If you are not using these macros, you need to build your own trace hook word. The format is documented with the /etc/trcfmt file. Note that the 32-bit and 64-bit traces have different hook word formats. |
trcoff | Suspends the collection of trace data on either the system event trace channel (channel 0) or a generic trace channel (1 through 7). The trace channel remains active and trace data collection can be resumed by using the trcon subroutine. |
trcon | Starts the collection of trace data on a trace channel. The channel may be either the system event trace channel (0) or a generic channel (1 through 7). The trace channel, however, must have been previously activated by using the trace command or the trcstart subroutine. You can suspend trace data collection by using the trcoff subroutine. |
trcstart | Requests a generic trace channel. This subroutine activates a generic trace channel and returns the channel number to the calling application to use in recording trace events using the trcgen, trcgent, trcgenk, and trcgenkt subroutines. |
trcstop | Frees and deactivates a generic trace channel. |
/etc/trcfmt | Contains the trace formatting templates used by the trcrpt command to determine how to interpret the data recorded for each event. |
/var/adm/ras/trcfile | Contains the default trace log file. The trace command allows you to specify a different trace log file. |
/usr/include/sys/trchkid.h | Contains trace hook identifier definitions. |
/usr/include/sys/trcmacros.h | Contains commonly used macros for recording trace events. |
See the /etc/trcfmt file for the format of the trace event data.
A trace hook identifier is a three-digit hexadecimal number that identifies an event being traced. You specify the trace hook identifier in the first twelve bits of the hook word. Most trace hook identifiers are defined in the /usr/include/sys/trchkid.h file. The values 0x010 through 0x0FF are available for use by user applications. All other values are reserved for system use. The currently defined trace hook identifiers can be listed using the trcrpt -j command.

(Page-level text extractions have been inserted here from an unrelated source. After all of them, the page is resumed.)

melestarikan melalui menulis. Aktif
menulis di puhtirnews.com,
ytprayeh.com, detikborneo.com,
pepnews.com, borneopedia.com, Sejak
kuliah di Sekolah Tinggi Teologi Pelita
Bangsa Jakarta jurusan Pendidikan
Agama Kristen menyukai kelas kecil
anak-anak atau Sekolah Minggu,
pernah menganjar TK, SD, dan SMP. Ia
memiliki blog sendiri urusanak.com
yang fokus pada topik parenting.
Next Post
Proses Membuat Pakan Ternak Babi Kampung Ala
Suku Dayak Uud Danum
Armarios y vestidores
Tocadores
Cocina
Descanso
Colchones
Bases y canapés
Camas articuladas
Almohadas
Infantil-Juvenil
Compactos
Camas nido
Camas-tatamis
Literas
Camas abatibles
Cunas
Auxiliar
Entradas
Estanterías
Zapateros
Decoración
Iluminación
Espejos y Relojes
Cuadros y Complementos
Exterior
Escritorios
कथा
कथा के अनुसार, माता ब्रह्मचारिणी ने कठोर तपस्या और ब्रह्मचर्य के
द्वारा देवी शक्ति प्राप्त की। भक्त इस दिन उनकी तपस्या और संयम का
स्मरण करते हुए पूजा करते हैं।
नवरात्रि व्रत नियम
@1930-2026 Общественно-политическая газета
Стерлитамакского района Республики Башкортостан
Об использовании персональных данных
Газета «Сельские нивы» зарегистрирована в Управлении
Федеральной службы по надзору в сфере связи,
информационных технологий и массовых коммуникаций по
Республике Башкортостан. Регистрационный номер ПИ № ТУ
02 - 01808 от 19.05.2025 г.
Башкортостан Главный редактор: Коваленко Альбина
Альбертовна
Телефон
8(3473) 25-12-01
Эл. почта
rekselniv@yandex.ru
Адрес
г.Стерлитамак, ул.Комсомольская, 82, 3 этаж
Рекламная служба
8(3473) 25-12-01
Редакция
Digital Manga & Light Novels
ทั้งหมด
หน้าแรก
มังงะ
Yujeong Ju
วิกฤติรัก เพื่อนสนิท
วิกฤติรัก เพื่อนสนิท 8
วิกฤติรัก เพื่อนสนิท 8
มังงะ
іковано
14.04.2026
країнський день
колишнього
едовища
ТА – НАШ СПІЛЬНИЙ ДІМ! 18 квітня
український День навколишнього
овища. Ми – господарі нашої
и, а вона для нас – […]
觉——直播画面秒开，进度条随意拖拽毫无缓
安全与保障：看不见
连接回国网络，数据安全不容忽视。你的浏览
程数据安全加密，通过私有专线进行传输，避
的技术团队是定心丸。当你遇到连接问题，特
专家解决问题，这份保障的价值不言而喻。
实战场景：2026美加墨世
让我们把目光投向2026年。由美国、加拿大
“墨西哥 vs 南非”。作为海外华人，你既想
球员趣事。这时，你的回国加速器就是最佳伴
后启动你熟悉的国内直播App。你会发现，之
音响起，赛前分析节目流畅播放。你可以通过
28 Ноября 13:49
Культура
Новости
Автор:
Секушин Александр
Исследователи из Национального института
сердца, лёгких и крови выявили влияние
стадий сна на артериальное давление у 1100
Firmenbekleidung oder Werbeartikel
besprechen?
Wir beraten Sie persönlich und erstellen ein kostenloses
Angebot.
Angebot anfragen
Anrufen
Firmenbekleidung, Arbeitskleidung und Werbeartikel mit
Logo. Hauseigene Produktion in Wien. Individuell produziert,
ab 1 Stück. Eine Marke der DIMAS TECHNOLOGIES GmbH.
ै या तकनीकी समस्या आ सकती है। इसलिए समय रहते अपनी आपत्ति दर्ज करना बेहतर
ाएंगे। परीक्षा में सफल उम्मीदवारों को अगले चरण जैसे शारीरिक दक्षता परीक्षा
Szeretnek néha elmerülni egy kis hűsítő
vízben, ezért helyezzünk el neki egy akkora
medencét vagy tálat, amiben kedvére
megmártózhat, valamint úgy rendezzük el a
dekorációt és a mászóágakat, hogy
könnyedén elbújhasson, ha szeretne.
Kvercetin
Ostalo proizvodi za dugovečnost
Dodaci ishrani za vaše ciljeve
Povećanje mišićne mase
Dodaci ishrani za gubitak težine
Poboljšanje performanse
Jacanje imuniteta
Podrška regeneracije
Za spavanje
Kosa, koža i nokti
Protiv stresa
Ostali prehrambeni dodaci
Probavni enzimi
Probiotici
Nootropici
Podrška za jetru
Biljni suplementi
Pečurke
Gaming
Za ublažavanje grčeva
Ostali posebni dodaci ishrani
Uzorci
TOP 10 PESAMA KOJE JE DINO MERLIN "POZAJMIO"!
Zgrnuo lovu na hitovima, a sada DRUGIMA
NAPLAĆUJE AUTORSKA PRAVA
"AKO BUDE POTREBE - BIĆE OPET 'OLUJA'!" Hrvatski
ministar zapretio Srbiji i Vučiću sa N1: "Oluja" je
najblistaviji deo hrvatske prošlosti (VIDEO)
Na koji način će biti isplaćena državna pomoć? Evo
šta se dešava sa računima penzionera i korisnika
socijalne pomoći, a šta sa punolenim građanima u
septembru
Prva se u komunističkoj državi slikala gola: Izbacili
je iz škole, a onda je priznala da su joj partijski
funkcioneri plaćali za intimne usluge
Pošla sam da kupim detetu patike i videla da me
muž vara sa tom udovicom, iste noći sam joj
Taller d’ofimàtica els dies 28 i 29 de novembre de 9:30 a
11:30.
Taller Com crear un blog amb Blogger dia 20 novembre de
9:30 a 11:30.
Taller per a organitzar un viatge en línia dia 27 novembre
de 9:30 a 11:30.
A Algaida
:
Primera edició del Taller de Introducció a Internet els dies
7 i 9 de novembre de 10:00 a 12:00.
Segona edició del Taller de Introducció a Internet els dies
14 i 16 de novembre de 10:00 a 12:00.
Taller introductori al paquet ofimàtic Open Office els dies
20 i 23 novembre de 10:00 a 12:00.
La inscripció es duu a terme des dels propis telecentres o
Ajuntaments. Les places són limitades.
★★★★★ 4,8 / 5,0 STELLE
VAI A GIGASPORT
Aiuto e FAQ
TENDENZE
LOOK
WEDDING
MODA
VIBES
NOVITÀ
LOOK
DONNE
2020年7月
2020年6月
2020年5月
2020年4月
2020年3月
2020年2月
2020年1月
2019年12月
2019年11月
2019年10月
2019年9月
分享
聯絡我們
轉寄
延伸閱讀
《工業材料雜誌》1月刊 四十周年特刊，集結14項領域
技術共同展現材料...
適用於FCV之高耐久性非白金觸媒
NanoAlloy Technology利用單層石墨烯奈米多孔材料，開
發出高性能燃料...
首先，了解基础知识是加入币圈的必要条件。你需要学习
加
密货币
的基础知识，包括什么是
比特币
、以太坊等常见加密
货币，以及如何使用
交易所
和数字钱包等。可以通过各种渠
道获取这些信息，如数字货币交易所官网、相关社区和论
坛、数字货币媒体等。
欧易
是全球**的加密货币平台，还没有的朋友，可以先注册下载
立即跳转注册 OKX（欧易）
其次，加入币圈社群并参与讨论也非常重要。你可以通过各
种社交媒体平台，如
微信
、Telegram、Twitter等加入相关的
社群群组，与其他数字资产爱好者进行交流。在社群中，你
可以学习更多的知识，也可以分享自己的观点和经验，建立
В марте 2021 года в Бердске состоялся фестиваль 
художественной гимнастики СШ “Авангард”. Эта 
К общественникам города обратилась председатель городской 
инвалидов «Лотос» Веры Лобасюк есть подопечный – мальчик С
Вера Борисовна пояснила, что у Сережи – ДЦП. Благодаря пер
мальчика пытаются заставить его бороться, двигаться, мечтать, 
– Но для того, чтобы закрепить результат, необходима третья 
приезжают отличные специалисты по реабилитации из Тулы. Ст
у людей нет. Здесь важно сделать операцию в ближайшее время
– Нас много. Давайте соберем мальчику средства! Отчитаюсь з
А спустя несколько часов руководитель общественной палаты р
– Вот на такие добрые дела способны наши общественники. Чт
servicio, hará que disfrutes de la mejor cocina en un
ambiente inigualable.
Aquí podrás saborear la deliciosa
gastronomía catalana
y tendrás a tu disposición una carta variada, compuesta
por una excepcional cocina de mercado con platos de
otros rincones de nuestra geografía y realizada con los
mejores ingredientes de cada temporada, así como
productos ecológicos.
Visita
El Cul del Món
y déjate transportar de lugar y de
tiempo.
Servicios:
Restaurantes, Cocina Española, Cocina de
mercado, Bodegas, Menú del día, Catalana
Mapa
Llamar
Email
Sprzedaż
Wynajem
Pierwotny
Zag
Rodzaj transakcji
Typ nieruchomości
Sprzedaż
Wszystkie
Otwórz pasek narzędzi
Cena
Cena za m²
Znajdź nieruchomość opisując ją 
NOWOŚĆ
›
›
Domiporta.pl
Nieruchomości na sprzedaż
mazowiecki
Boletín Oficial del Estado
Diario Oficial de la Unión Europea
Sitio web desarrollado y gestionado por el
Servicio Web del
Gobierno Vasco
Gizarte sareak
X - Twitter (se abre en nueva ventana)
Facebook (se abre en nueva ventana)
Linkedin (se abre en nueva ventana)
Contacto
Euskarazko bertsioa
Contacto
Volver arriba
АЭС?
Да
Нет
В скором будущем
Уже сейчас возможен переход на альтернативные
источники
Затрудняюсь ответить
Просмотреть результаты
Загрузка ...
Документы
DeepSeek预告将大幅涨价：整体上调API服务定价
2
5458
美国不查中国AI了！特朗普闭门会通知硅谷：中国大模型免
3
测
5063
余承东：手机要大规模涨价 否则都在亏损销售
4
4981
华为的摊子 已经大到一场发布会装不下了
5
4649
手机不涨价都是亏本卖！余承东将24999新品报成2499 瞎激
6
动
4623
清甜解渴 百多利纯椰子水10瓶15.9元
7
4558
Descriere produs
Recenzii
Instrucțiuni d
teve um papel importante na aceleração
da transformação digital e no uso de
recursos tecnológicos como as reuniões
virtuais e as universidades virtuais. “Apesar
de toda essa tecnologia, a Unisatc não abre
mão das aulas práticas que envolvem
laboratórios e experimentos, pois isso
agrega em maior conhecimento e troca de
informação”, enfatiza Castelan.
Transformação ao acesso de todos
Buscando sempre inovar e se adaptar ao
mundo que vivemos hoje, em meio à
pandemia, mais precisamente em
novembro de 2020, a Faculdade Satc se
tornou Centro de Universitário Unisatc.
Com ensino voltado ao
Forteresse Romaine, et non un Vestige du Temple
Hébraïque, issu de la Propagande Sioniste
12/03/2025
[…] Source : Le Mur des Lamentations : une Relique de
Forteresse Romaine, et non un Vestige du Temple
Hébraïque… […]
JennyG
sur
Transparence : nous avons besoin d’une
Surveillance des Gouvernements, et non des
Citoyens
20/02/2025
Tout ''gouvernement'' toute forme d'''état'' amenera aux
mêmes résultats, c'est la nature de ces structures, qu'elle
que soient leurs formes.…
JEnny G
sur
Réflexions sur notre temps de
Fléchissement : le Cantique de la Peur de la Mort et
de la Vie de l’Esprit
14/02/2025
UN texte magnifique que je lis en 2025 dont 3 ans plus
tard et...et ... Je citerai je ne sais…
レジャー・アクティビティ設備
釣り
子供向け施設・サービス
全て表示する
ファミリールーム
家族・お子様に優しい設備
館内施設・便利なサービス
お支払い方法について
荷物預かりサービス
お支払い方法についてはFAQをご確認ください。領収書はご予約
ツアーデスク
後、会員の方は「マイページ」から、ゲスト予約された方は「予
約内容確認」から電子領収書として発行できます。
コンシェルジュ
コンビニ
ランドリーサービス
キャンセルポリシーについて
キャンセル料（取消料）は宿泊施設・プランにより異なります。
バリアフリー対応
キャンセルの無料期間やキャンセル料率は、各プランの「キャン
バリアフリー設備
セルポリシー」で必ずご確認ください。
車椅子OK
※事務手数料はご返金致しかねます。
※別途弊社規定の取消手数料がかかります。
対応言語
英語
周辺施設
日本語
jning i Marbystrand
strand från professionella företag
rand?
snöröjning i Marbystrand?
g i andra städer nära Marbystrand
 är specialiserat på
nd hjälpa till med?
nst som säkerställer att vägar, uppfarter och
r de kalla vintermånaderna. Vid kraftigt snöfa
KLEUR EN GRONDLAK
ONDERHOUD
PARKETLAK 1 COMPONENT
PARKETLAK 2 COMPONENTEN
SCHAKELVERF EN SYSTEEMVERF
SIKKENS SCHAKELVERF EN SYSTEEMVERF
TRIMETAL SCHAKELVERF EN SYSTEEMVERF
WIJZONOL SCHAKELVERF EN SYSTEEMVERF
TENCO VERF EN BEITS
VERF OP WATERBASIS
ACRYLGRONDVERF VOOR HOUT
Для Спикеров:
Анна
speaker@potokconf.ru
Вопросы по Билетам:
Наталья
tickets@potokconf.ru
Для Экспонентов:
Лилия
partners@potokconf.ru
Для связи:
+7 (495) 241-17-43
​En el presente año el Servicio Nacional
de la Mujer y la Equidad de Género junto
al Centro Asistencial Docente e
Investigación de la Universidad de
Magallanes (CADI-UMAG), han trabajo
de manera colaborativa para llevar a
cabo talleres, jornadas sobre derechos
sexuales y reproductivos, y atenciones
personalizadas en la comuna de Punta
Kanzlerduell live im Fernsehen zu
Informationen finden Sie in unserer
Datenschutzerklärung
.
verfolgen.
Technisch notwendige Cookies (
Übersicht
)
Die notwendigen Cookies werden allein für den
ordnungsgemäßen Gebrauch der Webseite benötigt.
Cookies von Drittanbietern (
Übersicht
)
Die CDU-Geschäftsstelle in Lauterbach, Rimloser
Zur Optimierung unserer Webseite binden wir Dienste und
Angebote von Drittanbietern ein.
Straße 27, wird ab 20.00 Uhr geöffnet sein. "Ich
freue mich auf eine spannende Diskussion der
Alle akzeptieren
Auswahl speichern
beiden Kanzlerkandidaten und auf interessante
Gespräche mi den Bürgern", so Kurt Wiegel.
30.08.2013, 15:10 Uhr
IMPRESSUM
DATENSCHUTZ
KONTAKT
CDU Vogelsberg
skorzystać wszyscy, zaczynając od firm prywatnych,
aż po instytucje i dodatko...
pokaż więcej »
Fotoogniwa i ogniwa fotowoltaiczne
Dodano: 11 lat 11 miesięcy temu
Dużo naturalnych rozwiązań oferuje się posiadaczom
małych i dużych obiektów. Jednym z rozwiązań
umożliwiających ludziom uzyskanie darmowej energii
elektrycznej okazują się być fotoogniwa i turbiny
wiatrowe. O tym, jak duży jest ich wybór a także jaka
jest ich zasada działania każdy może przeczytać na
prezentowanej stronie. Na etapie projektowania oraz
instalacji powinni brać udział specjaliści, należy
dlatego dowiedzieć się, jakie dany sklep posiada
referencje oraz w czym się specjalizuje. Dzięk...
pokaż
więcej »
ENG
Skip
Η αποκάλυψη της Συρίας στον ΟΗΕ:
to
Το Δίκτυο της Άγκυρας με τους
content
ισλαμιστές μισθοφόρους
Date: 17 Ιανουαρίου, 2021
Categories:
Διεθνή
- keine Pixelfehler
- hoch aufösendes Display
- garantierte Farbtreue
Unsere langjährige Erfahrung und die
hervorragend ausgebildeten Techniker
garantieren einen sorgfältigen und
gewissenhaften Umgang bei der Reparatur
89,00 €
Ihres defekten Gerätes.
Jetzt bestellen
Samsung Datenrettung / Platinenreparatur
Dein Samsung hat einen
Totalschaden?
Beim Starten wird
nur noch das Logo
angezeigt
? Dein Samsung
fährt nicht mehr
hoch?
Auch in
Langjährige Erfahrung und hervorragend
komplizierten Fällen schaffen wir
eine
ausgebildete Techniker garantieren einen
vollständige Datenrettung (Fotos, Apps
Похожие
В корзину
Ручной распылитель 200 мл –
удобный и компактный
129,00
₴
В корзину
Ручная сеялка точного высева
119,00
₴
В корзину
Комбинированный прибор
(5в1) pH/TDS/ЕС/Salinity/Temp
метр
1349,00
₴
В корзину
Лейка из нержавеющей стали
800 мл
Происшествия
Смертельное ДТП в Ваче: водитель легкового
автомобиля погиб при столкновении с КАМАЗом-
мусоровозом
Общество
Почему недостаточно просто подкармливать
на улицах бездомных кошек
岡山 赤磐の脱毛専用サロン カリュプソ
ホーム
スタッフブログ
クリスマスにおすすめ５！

The hook type identifies the composition of the event data and is user-specified. The twelfth through the sixteenth bits of the hook word constitute the hook type. For more information on hook types, refer to the trcgen, trcgenk, and trchook subroutines.
The trace facility supports up to eight active trace sessions at a time. Each trace session uses a channel of the multiplexed trace special file, /dev/systrace. Channel 0 is used by the trace facility to record system events. The tracing of system events is started and stopped by the trace and trcstop commands. Channels 1 through 7 are referred to as generic trace channels and may be used by subsystems for other types of tracing such as data link tracing.
To implement tracing using the generic trace channels of the trace facility, a subsystem calls the trcstart subroutine to activate a trace channel and to determine the channel number. The subsystem modules can then record trace events using the TRCGEN or TRCGENT macros, or if necessary, trcgen, trcgent, trcgenk, or trcgenkt subroutine. The channel number returned by the trcstart subroutine is one of the parameters that must be passed to these subroutines. The subsystem can suspend and resume trace data collection using the trcoff and trcon subroutines and can deactivate a trace channel using the trcstop subroutine. The trace events for each channel must be written to a separate trace log file, which must be specified in the call to the trcstart subroutine. The subsystem must provide the user interface to activating and deactivating subsystem tracing.
The trace hook IDs, most of which are stored in the /usr/include/sys/trchkid.h file, and the trace formatting templates, which are stored in the /etc/trcfmt file, are shared by all the trace channels.